Dans Marx écologiste, le sociologue John Bellamy Foster soutient que «  Marx n’a jamais cessé de penser ensemble l’histoire naturelle et l’histoire humaine, dans une perspective qui préfigure les théories de la coévolution  ». Cette relecture de la lettre de Marx est-elle bienvenue  ?

Dominique Bourg Le propre des grandes œuvres est de permettre des réinterprétations continues. En dépit de certaines fulgurances, Marx reste un moderne et n’a aucune idée des actions-rétroactions qui désormais nous lient à l’échelle globale avec la nature. Cette dernière doit être maîtrisée pour ouvrir l’horizon de l’émancipation et de l’accumulation de richesses. C’est le développement quasi infini des forces productives, face à une nature toute passive, qui doit nous permettre de surmonter la violence et la lutte des classes. Notre souci aujourd’hui est plutôt de repenser la justice et l’égalité dans les bornes d’un monde fini. Immense défi d’autant qu’une croissance faible, si l’on en croit Piketty, augmente mécaniquement les inégalités.

Le pape François observe dans son encyclique Laudato si’ que «  nous n’avons jamais autant maltraité ni fait de mal à notre maison commune  ». Sommes-nous otages d’un paradoxe  : la persistance d’un déni écologique d’une part et l’appel à une prise de conscience d’autre part  ?

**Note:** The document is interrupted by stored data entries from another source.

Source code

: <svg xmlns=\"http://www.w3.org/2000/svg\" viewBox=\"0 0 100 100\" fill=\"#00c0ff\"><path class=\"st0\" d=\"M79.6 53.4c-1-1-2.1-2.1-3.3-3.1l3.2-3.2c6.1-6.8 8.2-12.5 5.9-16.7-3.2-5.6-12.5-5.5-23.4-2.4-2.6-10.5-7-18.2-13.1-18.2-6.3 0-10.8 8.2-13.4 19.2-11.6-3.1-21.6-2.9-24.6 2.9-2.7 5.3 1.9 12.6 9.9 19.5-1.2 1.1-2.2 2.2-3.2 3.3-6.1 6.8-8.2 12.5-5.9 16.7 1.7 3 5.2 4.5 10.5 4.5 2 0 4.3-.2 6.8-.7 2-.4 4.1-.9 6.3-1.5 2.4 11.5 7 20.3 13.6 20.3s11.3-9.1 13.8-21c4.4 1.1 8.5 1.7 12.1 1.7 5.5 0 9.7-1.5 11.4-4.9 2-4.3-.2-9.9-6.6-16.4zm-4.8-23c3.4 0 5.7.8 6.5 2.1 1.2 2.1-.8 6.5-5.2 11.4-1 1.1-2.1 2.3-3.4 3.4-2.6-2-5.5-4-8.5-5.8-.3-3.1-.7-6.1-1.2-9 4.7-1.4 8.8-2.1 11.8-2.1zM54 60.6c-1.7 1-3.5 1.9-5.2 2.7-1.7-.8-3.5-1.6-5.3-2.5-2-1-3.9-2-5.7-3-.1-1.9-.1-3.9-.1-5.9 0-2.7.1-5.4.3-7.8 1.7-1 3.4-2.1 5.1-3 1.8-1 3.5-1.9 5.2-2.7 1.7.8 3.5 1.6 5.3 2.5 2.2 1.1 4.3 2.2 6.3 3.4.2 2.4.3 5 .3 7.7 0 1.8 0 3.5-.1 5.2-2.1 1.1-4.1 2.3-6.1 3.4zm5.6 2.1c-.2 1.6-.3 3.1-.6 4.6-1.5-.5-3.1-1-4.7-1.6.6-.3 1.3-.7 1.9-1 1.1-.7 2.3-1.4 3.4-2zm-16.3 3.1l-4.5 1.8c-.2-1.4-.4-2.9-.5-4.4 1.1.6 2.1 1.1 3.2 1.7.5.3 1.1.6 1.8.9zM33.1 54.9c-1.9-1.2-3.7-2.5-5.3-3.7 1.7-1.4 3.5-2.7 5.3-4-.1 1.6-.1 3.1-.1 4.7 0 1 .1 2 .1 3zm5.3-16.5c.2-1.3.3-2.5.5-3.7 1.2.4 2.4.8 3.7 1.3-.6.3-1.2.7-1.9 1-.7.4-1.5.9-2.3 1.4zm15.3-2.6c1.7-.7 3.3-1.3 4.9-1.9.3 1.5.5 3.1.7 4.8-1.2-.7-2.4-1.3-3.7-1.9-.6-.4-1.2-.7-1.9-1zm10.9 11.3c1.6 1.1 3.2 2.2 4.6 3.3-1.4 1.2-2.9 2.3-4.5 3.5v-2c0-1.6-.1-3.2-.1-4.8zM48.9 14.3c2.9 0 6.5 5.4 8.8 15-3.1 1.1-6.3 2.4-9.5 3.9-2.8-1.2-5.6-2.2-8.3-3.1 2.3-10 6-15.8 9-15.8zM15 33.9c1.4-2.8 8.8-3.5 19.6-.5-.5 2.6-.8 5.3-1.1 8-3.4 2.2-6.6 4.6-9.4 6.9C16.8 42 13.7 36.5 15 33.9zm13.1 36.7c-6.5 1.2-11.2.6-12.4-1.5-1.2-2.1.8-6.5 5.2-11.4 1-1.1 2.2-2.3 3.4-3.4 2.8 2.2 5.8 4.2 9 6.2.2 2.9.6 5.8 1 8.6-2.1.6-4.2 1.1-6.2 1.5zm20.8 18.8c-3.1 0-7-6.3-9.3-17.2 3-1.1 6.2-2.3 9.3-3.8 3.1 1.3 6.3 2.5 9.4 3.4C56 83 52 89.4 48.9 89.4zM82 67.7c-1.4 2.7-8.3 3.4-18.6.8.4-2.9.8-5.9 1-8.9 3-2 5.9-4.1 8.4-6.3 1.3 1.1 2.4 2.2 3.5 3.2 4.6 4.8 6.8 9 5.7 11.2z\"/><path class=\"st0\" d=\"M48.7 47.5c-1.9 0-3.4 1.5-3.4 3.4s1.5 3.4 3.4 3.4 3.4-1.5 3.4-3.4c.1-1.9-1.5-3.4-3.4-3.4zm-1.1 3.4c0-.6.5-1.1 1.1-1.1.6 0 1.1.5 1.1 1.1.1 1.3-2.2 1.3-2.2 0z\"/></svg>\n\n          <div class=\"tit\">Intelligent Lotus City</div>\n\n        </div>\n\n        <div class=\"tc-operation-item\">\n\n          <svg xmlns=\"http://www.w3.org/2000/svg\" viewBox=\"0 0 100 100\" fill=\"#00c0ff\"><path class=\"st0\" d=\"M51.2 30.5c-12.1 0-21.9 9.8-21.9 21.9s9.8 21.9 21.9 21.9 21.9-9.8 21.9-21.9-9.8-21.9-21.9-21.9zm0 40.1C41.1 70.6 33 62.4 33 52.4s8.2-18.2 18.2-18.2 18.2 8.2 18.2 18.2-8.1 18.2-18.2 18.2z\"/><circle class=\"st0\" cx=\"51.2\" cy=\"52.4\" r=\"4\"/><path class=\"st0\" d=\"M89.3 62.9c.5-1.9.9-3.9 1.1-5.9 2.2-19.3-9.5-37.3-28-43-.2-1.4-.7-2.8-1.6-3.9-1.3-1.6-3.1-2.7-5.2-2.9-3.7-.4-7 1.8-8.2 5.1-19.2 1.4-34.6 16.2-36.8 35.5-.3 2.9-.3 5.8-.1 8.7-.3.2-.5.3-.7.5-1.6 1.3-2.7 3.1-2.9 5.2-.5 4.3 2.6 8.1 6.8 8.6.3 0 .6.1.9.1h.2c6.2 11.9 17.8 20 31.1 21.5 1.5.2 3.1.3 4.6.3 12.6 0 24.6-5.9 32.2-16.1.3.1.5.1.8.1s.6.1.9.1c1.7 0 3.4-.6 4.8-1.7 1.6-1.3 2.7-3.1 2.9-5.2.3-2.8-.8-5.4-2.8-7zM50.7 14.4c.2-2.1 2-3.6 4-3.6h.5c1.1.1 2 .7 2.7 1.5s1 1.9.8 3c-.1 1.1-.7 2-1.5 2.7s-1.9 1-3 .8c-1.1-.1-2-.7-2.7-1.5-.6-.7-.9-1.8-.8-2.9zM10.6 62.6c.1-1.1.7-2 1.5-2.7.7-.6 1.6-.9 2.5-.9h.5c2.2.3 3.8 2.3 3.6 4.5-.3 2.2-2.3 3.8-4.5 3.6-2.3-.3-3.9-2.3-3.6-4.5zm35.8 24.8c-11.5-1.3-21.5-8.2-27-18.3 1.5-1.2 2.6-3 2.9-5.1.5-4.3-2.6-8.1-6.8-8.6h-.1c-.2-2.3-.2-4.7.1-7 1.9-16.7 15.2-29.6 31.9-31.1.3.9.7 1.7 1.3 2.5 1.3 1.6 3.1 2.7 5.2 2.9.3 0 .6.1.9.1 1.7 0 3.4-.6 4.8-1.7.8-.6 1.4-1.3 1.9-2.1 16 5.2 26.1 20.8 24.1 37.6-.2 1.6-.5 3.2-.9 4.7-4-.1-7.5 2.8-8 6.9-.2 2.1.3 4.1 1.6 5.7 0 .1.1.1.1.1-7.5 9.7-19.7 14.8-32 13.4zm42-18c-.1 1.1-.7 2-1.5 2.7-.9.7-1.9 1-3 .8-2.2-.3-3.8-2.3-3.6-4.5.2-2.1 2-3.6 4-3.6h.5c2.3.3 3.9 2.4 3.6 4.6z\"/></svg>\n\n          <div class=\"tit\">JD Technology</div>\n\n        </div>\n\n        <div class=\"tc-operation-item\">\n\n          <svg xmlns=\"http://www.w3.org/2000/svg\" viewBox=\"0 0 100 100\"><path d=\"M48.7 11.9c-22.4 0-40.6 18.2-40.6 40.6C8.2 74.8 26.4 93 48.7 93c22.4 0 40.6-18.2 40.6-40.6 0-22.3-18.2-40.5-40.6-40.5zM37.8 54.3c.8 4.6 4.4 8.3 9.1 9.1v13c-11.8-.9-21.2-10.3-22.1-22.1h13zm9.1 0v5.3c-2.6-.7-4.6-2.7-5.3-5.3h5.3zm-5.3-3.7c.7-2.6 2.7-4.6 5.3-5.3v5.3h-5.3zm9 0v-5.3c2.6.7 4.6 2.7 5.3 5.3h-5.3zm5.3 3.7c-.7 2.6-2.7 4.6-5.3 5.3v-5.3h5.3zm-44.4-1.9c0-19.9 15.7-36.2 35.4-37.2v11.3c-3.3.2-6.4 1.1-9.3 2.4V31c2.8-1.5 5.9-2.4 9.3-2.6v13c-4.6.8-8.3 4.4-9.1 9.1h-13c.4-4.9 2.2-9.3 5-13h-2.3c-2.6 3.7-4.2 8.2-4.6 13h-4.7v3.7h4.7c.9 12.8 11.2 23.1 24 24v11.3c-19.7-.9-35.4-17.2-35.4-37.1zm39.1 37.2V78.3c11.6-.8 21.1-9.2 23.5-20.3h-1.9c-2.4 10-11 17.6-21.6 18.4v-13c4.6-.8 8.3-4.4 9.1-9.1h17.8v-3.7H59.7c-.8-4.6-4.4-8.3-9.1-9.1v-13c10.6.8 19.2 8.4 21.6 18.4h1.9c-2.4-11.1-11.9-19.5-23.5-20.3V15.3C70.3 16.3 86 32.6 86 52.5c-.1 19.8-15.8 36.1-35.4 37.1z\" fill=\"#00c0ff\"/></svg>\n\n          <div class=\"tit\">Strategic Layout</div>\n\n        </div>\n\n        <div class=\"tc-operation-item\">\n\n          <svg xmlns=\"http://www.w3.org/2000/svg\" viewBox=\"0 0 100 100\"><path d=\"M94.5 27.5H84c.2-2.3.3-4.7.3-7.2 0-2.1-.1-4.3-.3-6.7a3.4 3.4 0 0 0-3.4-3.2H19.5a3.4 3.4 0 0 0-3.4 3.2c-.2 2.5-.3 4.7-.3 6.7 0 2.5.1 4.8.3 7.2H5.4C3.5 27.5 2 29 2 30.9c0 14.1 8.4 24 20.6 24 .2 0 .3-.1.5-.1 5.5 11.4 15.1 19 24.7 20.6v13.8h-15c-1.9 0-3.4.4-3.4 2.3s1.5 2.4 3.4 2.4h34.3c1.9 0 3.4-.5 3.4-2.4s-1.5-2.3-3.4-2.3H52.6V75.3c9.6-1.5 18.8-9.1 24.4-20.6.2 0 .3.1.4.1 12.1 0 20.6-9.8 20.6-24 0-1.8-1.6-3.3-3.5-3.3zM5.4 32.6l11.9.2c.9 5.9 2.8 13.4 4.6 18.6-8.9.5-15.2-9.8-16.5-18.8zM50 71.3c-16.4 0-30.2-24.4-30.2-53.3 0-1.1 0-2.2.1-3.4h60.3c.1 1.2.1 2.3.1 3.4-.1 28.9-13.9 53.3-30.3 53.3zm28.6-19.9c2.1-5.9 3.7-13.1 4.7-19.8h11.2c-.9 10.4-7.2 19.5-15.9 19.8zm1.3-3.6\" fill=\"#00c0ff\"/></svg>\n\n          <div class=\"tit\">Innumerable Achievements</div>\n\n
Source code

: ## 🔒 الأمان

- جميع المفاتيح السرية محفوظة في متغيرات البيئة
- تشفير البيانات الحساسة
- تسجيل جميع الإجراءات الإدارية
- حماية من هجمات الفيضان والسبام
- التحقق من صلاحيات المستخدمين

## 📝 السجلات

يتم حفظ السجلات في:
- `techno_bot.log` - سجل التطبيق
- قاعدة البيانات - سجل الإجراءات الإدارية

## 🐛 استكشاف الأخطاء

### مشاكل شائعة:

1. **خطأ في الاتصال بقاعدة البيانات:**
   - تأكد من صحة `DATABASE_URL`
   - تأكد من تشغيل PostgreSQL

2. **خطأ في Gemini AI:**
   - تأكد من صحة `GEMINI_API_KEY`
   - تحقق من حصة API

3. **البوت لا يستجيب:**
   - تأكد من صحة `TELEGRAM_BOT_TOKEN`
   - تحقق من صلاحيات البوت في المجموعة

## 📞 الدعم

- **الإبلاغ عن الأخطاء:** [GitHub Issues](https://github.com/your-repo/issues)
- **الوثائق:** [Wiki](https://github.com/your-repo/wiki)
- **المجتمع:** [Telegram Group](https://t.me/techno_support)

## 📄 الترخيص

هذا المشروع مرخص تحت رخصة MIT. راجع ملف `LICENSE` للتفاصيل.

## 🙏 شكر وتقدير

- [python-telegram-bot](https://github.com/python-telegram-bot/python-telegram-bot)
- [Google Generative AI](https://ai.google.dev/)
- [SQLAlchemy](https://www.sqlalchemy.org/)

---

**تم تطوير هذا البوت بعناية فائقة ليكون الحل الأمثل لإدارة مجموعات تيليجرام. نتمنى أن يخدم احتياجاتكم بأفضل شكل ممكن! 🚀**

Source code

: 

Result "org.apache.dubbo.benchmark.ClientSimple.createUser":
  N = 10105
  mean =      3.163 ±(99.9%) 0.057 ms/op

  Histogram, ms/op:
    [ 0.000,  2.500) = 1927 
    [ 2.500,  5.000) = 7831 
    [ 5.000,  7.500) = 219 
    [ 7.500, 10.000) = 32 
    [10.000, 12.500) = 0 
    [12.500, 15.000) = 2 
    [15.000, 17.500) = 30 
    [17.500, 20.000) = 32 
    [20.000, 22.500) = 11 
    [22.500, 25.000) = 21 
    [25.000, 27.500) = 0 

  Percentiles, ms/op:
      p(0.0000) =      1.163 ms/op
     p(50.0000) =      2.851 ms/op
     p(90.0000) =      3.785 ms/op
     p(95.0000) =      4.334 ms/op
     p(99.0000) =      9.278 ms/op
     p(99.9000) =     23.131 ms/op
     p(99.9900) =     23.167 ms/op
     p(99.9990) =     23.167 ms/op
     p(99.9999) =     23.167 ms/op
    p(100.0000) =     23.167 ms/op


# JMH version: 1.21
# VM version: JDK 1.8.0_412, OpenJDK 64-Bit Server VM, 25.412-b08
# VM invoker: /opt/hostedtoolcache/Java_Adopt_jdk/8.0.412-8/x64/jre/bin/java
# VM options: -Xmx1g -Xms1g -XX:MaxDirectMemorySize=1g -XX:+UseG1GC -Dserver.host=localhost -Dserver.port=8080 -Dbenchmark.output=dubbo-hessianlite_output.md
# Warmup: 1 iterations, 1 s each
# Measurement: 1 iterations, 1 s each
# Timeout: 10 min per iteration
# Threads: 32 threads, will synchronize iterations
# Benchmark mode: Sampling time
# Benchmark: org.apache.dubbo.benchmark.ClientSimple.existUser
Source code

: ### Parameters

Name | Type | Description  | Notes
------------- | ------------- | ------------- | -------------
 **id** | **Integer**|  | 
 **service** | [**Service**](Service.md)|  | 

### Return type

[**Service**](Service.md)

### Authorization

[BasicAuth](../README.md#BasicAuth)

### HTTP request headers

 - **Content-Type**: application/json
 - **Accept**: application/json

Dominique Bourg Le paradoxe est bien réel. Le fonctionnement de nos sociétés néolibérales accroît les perturbations du système Terre, la persistance de la conception moderne de la nature et des techniques nous empêchant plus ou moins d’en saisir la portée et l’importance. À cet égard l’encyclique Laudato si’ constitue un texte majeur en mettant à distance l’interprétation traditionnelle de la Genèse et en associant questions sociale et naturelle. L’affaire Galilée est loin, l’Église catholique devance désormais les autres institutions dans la compréhension du monde émergent. Le pape François rejette l’interprétation despotique selon laquelle les êtres humains sont appelés à dominer avec violence la Terre, et lui substitue l’interprétation de l’intendance qui reconnaît la valeur intrinsèque des êtres naturels et nous appelle à devenir les jardiniers de la planète. Il y ajoute des connotations franciscaines, lesquelles renvoient à l’interprétation citoyenne, plaçant sur un pied d’égalité l’humanité et les autres espèces. À cette première révolution, il en ajoute une seconde  : puisqu’on ne peut plus séparer nature et société, les combats pour la justice sociale et la préservation du système Terre sont identiques. Le petit modèle de chercheurs de la Nasa, modélisant de concert exploitation des ressources et inégalités – Handy –, lui donne raison. Il semble bien que les inégalités sociales aient toujours tiré vers le haut la consommation de tous, entraînant la surexploitation des écosystèmes jusqu’à l’effondrement des sociétés.

(1) Éditions PUF, 1 120 pages, 39 euros.

Entretien réalisé par Nicolas Dutent, L’Humanité

Dominique Bourg est professeur à l’université de Lausanne depuis 2006 
et assure également, depuis 2012, des cours à l’École polytechnique fédérale de Lausanne (EPFL) et à l’Institut d’études politiques (IEP) de Paris. Il a participé à la création du Creidd et fut membre du Centre d’étude et de recherche interdisciplinaire en théologie (Cerit) et de la Commission Coppens de préparation de la Charte de l’environnement. L’intellectuel fait partie 
du conseil scientifique de la Fondation Nicolas-Hulot.